V. P : Oui, au départ, c’était ça. Mais ce n’est pas ça qui est le plus ressorti à la fin. On a appris une chorégraphie de son répertoire et on a surtout travaillé avec ses danseurs et lui, il était moins présent sur le plateau. Le fait de travailler sur la danse était assez naturel pour moi, c’est quelque chose que je fais tout le temps. L’exigence du tournage m’est resté en revanche. Parfois, Lukas devait me pousser à bout pour voir ce qui en ressortait. C’est ce que j’ai surtout appris : quand je joue, j’essaie de pleinement ressentir mes émotions.
C : Cette expérience a-t-elle influencé ta manière de travailler ?
V. P : Ce que ce film m’a beaucoup apporté, c'est la maturité. J’étais entouré de gens plus âgés sur le tournage, je me suis adapté à eux. Cette maturité-là, je l’ai gardée avec moi plus tard quand j’ai cherché du travail dans la danse. Je trouvais le fait de se filmer pendant la danse assez horrible. C’est comme regarder un film dans lequel tu as joué : tu te critiques tout le temps. Le film m’a appris à gérer ça, à avoir un avis objectif sur ce que je fais, sur ce que je dois travailler.
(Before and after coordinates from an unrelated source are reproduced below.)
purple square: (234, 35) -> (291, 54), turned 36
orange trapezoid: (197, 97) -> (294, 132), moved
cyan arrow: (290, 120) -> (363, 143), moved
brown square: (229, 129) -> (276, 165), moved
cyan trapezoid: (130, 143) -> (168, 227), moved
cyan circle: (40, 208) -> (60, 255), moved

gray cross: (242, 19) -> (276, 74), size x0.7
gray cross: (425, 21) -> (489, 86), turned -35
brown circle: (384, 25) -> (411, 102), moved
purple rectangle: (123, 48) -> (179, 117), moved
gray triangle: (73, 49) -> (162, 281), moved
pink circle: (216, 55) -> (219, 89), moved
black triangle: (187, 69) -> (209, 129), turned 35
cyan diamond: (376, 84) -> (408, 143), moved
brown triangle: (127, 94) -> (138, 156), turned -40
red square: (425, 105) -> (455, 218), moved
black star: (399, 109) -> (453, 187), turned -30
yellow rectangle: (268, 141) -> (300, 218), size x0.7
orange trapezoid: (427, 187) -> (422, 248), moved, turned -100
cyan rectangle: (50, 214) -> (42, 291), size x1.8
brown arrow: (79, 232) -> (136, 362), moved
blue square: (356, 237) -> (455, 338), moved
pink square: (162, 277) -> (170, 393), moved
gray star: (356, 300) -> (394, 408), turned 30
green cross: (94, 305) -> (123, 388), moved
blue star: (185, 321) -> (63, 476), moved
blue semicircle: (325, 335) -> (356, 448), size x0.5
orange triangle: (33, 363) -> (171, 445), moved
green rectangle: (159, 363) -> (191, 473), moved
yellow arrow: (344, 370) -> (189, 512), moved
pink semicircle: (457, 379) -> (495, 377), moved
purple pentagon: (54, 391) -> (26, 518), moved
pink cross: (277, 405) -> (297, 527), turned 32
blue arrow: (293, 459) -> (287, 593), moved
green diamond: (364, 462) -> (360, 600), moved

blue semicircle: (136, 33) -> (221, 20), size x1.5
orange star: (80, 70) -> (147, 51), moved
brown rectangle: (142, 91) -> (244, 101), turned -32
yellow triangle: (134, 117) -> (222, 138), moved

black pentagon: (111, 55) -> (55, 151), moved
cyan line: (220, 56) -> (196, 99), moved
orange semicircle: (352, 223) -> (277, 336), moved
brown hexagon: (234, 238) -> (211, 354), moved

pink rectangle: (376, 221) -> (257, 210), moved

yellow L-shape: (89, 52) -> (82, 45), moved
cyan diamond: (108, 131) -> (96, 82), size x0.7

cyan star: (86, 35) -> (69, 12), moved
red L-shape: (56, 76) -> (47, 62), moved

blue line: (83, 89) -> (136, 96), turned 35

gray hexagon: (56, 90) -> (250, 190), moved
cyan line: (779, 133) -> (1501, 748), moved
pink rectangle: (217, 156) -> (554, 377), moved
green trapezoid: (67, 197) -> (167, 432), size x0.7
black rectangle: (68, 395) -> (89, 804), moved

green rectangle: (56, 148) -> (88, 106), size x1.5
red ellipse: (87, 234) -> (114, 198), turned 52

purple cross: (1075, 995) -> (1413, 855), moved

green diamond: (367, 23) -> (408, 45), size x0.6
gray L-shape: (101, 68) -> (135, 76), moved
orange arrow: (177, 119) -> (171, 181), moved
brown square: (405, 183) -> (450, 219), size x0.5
Une difficulté qui est survenue après le film concernait ma façon de danser. Elle était très féminine. C’était compliqué à l’école pendant longtemps parce qu’on me reprochait d’être trop féminin. Aujourd’hui, je trouve ça très intéressant et ça me sert maintenant dans la danse contemporaine.
J’utilise cette expérience, bien sûr. Il y a eu une période après le film où j’étais un peu sollicité évidemment pour des rôles. Mais, pour l’instant, ce que je fais c’est de la danse. Je fais un film seulement si la période est libre, si j’ai du temps. Je reste un employé, donc je ne peux pas être libre comme ça. Ce serait incroyable de trouver plus tard cette balance entre les deux : créer ce que je veux dans la danse, avoir la liberté de travailler quand je veux et à côté, pouvoir travailler pour le cinéma.